(SET OF TASKS):
1. In the Stack Walker latency thread below, how much more expensive is capturing stack frame objects of 100 frames than constructing a throwable as a snapshot?
2. Write the next part of the Stack Walker latency thread, picking up right after its final sentence.

(EXCERPT TO READ):
'''

Decreased latency performance with Stack Walker API compared to sun.misc.JavaLangAccess

Fri Oct 20 19:53:04 UTC 2017

This would could also make sense for asynchronous logging with Log4j 2. We currently disabled capturing location information for asynchronous logging as capturing the information before passing the information to the thread doing the logging is fairly expensive. Being able to capture the stack trace and then use StackWalker to walk it in another thread would be very useful.

Ralph

> On Oct 20, 2017, at 10:35 AM, Rafael Winterhalter <rafael.wth at gmail.com> wrote:
> 
> Hei Mandy,
> thank you for your quick reply.
> 
> The benchmark is already only capturing the stack frame object. I ran the
> benchmark with the transformation as a comparison and it is indeed slower
> due to extra work. The JIT code suggests the native method plus monitor to
> be the major cost here but it is of course necessary to have it there to
> fetch the stack information.
> 
> Without this transformation in the user  thread, capturing stack frame
> objects of 100 frames is however still about 2.5 times as expensive as
> constructing a throwable as a snapshot.

'''

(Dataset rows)
'''

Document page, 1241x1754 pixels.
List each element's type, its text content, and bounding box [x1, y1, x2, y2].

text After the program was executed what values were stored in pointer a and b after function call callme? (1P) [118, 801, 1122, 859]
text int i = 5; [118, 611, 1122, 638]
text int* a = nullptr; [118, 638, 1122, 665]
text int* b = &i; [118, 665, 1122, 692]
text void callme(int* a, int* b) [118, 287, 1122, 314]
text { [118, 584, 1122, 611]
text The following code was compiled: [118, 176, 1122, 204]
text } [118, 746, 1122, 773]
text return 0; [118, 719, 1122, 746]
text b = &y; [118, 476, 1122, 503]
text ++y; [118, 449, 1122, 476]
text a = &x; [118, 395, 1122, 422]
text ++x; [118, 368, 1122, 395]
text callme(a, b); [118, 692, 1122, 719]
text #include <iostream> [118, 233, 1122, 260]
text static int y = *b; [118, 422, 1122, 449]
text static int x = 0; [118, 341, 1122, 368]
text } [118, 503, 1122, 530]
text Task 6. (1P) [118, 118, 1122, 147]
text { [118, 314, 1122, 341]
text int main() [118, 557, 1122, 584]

'''

(EXPECTED OUTPUTS):
1. About 2.5 times as expensive.

2.
> 
> Just to not be misunderstood: the total cost is reduced by using the stack
> walker, even compared to using java lang secrets under Java 8 but the
> inability to process the stack outside of a worker thread makes it
> inapplicable for my purposes due to latency requirements.
> 
> Thank you for considering this use case and all your great work!
> 
> Cheers, Rafael
> 
> 
> Am 20.10.2017 18:11 schrieb "mandy chung" <mandy.chung at oracle.com>:
> 
> Hi Rafael,
> 
> Thanks for the feedback.  We did some investigation in understanding the
> overhead of Throwable if it used StackWalker API [1].  It did come to mind
> whether the StackWalker API should provide a way to walk the backtrace
> which we should do the investigation with JDK-8141239.
> 
> The benchmark compares capturing 35 StackTraceElements for apple-to-apple
> comparison which is fair.  I am curious on the perf difference when you
> capture only StackFrame objects?  This would save the overhead to construct
> StackTraceElement objects (and its associated string objects).
> 
> Mandy
> [1] https://bugs.openjdk.java.net/browse/JDK-8141239
> 
> 
> On 10/20/17 6:32 AM, Rafael Winterhalter wrote:
> 
>> Hello,
>> 
>> a typical patern when reading the stack of the current thread in tooling
>> like performance monitoring used to imply the creation of an instance of
>> Throwable and to process this instance's attached stack in another thread.
>> The performance cost is shared about 10/90 for creating a new throwable
>> compared to reading its frames, so this is really a worthy optimization.
>> 
>> It is also common to use the JavaLangAccess API which offers selective
>> access of single frames.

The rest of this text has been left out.